- _EXERCISE AIM_
From the listing below, reproduce word for word the part that opens with the line containing "M 398,787 L" and closes with the line containing "<!-- major -->"; reproduce nothing else.

- _RECORD EXCERPTS_
------------------------------------------------------------------------

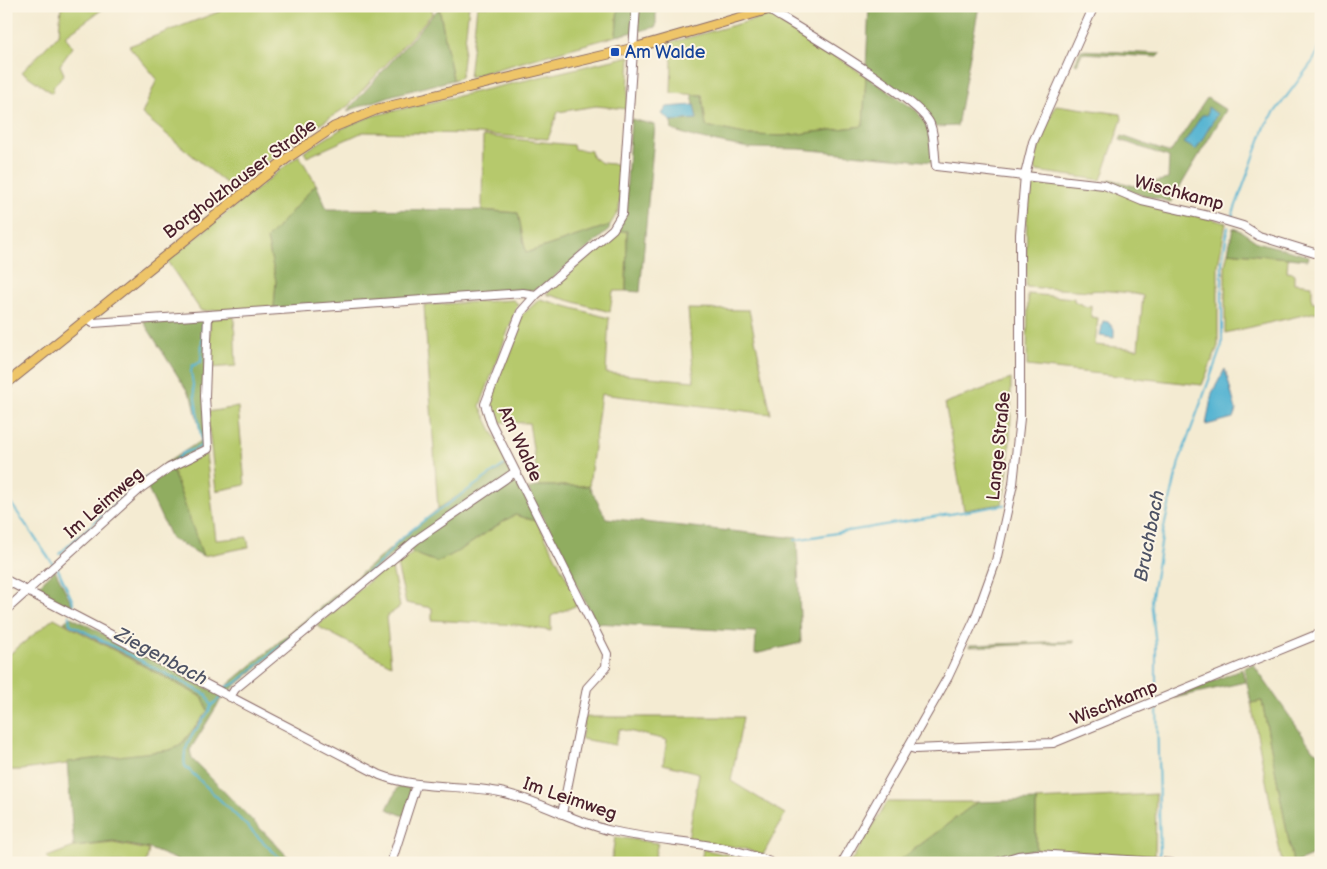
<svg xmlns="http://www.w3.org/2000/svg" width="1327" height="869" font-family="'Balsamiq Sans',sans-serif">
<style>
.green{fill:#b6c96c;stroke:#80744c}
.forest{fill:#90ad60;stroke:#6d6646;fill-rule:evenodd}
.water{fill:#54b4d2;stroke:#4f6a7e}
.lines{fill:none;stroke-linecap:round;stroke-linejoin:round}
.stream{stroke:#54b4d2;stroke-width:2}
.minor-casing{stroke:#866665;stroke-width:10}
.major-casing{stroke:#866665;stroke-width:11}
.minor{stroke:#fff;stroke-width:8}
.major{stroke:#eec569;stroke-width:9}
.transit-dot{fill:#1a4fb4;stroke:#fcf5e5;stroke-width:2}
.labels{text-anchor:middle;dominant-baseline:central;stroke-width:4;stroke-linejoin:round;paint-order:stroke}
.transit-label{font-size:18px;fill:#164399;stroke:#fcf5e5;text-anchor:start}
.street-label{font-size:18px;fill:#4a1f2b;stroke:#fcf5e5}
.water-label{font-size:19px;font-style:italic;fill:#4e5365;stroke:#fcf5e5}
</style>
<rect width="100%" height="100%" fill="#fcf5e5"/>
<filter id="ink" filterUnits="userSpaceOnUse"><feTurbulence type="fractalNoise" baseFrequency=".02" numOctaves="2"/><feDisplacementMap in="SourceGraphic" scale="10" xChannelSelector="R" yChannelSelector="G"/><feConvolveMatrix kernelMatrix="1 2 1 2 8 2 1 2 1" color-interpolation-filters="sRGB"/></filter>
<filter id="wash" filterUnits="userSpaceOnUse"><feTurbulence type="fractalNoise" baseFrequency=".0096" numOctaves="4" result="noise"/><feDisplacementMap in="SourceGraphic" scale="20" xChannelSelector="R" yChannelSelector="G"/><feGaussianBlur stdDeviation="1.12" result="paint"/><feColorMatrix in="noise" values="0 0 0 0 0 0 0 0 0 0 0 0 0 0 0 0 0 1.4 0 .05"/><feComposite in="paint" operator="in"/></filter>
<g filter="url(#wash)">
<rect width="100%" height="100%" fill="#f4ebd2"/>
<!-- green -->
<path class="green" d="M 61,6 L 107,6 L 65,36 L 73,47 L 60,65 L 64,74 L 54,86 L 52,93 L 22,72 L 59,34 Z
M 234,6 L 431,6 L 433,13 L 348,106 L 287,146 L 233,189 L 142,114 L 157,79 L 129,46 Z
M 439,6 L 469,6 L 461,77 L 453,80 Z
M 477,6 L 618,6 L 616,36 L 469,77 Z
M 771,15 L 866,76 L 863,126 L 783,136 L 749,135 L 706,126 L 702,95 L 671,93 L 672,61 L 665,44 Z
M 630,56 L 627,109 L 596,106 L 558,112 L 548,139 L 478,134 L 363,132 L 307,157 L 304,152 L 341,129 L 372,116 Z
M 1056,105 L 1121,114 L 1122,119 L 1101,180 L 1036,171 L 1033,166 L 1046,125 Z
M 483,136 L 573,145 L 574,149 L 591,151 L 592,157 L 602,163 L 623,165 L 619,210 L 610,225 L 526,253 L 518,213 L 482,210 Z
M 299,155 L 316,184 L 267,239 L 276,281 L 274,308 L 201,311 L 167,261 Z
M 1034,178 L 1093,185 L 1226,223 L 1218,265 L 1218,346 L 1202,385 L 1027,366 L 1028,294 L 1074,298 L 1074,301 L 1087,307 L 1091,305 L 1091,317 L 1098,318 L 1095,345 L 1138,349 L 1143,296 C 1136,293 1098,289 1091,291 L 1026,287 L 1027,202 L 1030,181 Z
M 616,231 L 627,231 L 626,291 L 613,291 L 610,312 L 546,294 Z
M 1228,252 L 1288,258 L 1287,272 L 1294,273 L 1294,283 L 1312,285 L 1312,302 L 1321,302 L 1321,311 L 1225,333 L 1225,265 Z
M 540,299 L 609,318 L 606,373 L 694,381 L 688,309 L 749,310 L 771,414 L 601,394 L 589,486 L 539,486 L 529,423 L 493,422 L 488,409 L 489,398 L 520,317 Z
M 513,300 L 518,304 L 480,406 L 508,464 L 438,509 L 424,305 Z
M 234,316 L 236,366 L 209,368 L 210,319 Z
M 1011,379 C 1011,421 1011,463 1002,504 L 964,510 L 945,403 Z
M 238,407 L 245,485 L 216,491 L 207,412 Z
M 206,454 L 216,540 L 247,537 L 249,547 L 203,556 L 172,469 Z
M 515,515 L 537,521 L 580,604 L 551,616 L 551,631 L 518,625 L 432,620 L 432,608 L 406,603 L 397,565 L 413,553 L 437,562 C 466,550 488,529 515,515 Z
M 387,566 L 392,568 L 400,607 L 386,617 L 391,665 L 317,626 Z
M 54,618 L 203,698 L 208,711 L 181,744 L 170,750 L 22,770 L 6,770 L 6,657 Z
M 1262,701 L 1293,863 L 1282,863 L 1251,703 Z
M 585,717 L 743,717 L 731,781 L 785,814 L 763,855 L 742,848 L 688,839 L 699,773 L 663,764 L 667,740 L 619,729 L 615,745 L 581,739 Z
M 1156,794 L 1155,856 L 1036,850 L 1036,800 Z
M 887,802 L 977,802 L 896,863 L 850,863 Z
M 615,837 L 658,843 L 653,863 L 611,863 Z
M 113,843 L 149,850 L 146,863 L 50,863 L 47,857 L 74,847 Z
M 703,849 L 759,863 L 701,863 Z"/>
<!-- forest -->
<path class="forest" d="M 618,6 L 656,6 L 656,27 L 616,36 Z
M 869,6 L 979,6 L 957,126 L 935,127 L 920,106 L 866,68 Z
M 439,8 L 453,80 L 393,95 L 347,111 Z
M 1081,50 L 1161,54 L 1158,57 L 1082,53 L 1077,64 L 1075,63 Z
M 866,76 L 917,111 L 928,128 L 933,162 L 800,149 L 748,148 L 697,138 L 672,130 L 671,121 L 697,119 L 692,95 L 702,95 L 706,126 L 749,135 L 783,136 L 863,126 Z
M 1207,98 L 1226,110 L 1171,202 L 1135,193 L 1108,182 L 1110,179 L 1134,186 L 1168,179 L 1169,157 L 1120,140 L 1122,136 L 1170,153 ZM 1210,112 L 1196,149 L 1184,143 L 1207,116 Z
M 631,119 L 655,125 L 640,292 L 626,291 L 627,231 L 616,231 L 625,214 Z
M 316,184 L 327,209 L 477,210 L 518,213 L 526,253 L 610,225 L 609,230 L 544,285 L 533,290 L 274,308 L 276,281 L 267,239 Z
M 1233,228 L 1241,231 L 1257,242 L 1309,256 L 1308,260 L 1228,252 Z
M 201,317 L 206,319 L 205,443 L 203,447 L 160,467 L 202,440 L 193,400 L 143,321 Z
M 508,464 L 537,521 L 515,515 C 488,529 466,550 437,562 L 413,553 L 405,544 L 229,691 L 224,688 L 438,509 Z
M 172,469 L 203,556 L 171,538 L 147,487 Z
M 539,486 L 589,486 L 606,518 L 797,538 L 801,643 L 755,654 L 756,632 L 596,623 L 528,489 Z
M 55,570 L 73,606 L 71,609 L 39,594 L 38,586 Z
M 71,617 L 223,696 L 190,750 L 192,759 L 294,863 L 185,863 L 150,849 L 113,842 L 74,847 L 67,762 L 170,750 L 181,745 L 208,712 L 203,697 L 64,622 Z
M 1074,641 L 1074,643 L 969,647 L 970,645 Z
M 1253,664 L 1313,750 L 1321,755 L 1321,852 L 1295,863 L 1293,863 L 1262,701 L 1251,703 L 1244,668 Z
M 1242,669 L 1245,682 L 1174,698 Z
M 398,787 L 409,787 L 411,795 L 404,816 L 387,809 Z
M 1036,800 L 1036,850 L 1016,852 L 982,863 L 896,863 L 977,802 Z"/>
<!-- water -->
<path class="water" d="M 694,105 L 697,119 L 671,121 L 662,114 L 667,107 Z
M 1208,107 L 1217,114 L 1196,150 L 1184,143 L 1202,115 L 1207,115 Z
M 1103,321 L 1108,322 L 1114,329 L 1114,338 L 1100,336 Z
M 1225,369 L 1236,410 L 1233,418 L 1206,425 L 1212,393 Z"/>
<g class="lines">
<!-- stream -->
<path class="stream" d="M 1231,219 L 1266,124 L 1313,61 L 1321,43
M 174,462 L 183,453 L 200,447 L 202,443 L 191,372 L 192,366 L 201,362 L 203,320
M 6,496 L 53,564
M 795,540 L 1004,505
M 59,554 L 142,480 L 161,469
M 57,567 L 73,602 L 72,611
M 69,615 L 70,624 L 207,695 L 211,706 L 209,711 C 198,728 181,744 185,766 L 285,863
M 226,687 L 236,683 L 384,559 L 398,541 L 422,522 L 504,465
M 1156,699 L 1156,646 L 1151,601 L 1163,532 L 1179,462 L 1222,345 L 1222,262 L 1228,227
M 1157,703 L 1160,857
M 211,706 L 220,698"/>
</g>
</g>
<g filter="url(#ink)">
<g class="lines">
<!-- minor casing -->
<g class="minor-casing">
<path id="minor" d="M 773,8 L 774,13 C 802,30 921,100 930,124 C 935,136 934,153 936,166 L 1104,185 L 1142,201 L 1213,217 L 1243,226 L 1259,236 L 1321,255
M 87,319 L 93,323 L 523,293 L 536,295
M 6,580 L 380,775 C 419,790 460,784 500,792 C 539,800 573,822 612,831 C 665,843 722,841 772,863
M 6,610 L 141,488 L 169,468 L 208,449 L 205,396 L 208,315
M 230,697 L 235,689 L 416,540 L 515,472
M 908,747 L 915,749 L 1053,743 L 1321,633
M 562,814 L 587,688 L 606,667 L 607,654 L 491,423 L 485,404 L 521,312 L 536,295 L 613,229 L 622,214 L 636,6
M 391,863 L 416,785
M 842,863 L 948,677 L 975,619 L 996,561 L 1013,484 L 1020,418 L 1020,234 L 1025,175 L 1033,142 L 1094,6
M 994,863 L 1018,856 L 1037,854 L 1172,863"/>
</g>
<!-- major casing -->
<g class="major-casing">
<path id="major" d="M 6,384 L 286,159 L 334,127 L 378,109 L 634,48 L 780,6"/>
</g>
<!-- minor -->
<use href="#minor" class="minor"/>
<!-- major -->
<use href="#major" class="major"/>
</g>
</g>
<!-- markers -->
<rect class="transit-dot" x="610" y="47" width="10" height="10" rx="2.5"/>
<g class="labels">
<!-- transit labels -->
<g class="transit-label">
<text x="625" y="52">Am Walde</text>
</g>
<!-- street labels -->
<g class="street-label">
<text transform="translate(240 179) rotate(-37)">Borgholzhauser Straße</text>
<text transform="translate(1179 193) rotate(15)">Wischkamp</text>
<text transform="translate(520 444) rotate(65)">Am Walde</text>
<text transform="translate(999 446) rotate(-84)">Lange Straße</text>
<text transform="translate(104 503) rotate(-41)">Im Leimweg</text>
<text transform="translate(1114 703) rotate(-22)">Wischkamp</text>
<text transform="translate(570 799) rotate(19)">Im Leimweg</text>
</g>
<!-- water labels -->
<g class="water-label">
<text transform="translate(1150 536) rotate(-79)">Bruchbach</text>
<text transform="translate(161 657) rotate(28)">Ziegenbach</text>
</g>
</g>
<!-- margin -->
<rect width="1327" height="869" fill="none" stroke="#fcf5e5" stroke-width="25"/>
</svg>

------------------------------------------------------------------------

- _TASK SOLUTION_
M 398,787 L 409,787 L 411,795 L 404,816 L 387,809 Z
M 1036,800 L 1036,850 L 1016,852 L 982,863 L 896,863 L 977,802 Z"/>
<!-- water -->
<path class="water" d="M 694,105 L 697,119 L 671,121 L 662,114 L 667,107 Z
M 1208,107 L 1217,114 L 1196,150 L 1184,143 L 1202,115 L 1207,115 Z
M 1103,321 L 1108,322 L 1114,329 L 1114,338 L 1100,336 Z
M 1225,369 L 1236,410 L 1233,418 L 1206,425 L 1212,393 Z"/>
<g class="lines">
<!-- stream -->
<path class="stream" d="M 1231,219 L 1266,124 L 1313,61 L 1321,43
M 174,462 L 183,453 L 200,447 L 202,443 L 191,372 L 192,366 L 201,362 L 203,320
M 6,496 L 53,564
M 795,540 L 1004,505
M 59,554 L 142,480 L 161,469
M 57,567 L 73,602 L 72,611
M 69,615 L 70,624 L 207,695 L 211,706 L 209,711 C 198,728 181,744 185,766 L 285,863
M 226,687 L 236,683 L 384,559 L 398,541 L 422,522 L 504,465
M 1156,699 L 1156,646 L 1151,601 L 1163,532 L 1179,462 L 1222,345 L 1222,262 L 1228,227
M 1157,703 L 1160,857
M 211,706 L 220,698"/>
</g>
</g>
<g filter="url(#ink)">
<g class="lines">
<!-- minor casing -->
<g class="minor-casing">
<path id="minor" d="M 773,8 L 774,13 C 802,30 921,100 930,124 C 935,136 934,153 936,166 L 1104,185 L 1142,201 L 1213,217 L 1243,226 L 1259,236 L 1321,255
M 87,319 L 93,323 L 523,293 L 536,295
M 6,580 L 380,775 C 419,790 460,784 500,792 C 539,800 573,822 612,831 C 665,843 722,841 772,863
M 6,610 L 141,488 L 169,468 L 208,449 L 205,396 L 208,315
M 230,697 L 235,689 L 416,540 L 515,472
M 908,747 L 915,749 L 1053,743 L 1321,633
M 562,814 L 587,688 L 606,667 L 607,654 L 491,423 L 485,404 L 521,312 L 536,295 L 613,229 L 622,214 L 636,6
M 391,863 L 416,785
M 842,863 L 948,677 L 975,619 L 996,561 L 1013,484 L 1020,418 L 1020,234 L 1025,175 L 1033,142 L 1094,6
M 994,863 L 1018,856 L 1037,854 L 1172,863"/>
</g>
<!-- major casing -->
<g class="major-casing">
<path id="major" d="M 6,384 L 286,159 L 334,127 L 378,109 L 634,48 L 780,6"/>
</g>
<!-- minor -->
<use href="#minor" class="minor"/>
<!-- major -->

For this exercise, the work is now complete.